From now on, you should always include a .gitignore file in the top level directory of your projects, not just in this JavaScript course but in future courses as well. This goes for C#, Ruby, and React projects, too. Your first commit should generally include your .gitignore file. Once again, make sure to avoid pushing any files that you want to ignore when you make that first commit - because GitHub won't know they should be ignored yet.

If you do accidentally add a file that should be ignored to your repository, you'll need to remove it. You can do so by running $ git rm -r --cached [FILE-NAME], where [FILE-NAME] is the name of the file that shouldn't be tracked. Git will no longer track the file.

However, this won't entirely fix the problem if you are working with sensitive data. We won't be working with that kind of data in this section, but we will do so once we start working with APIs in the next section. Sensitive data often includes a private key that should never be shared with others. (It's similar to a password.) Just running $ git rm -r --cached [FILE-NAME] won't fix the issue. While GitHub will stop tracking the file, it won't remove the file from your history. That's a big problem - a hacker could still get that information. If you find yourself needing to remove a file from a repository's history, see Removing Files from a Repository's History.

In future lessons, we will specify which files and directories shouldn't be tracked. These files should be added to the local .gitignore file for all future projects. You can also add them to your .gitignore_global file as well. However, it's still important to have the local file. This is a convenience if other developers push to the project later (or you push it from a different machine), using the local .gitignore file in the process.

Git Best Practices

Let's take another look at our commit above. Instead of using $ git add ., we specified the name of the file we wanted to commit. In the real world, using $ git add . is often a bad idea. It's generally better to add files one at a time and push code that's both ready to be committed (in other words, working, not broken code) that's relevant to the commit you're working on.

Let's demonstrate why with an example. In the snippet below, we run $ git status to look at an imaginary file.

$ git status
On branch main
Changes not staged for commit:
  (use "git add <file>..." to update what will be committed)
  (use "git checkout -- <file>..." to discard changes in working directory)

    modified:   ready-to-commit.js
  modified:   really-yucky-code.js
  modified:   most-embarrassing-elementary-school-secrets.md

no changes added to commit (use "git add" and/or "git commit -a")

Here we have three files:

  • The first, ready-to-commit.js, is ready to be committed and pushed.
  • The second, really-yucky-code.js, isn't ready yet and shouldn't be committed.
  • The third should never be pushed to Github. You'd never live it down!

Obviously, $ git add . isn't the answer here. Instead, we should just run $ git add ready-to-commit.js. If we want to commit multiple files, we could do so by passing in multiple file names like this: $ git add file1 file2 file3.

Checking Changes with $ git diff

We could also verify all the changes we've made in ready-to-commit.js since our last commit by using the $ git diff command. If we run $ git diff ready-to-commit.js, we'll see a list of these changes. It's generally a good idea to do a quick git diff before committing files. That way, we can verify we're committing the right code.

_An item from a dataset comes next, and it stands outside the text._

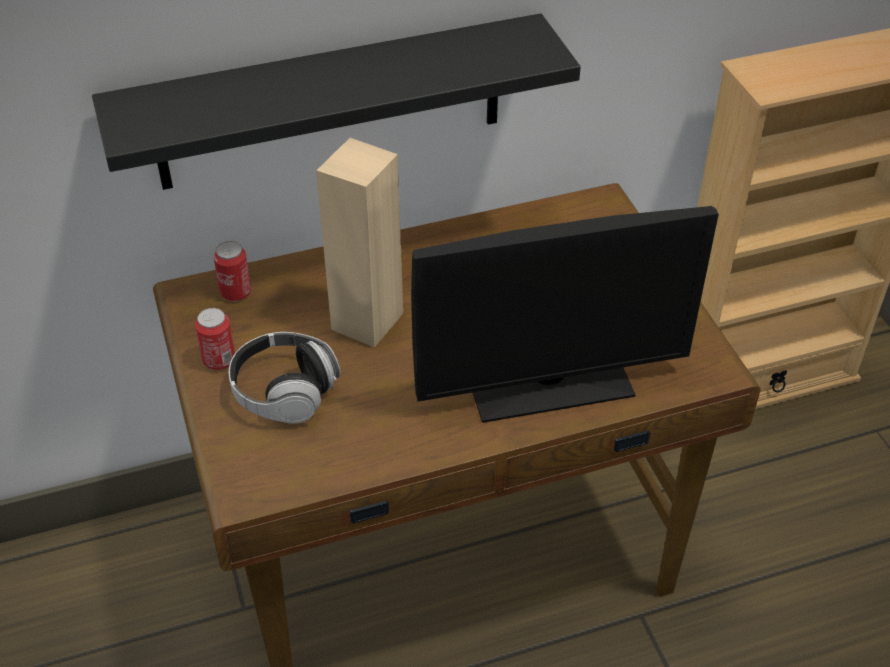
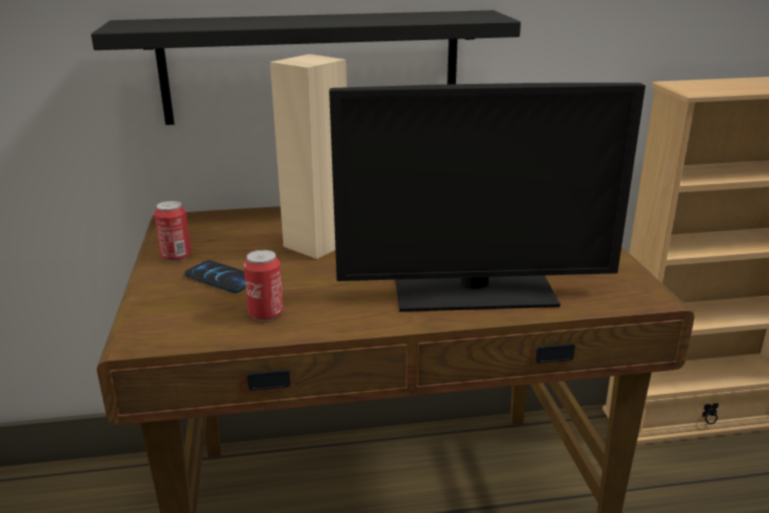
camera: 10 degrees right, 20 degrees down
(235, 292) = (214, 222): can -> can (266, 314)
(285, 392) = (222, 278): headphones -> phone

If we want to be thorough and follow best practices, we should do the following when we commit (instead of using $ git add .):

  • First, get the $ git status.
  • Use $ git diff [FILE-NAME] to verify that the changes look correct.
  • Use $ git add [FILE-NAME] to select a file to commit. Multiple files can be committed at once if they are related to the same feature - but should be added one by one by doing $ git add file1 file2 etc.
  • Run $ git commit and add a great commit message.

While it's often convenient to run $ git add ., especially for learning projects, we recommend practicing good habits with your git workflow now.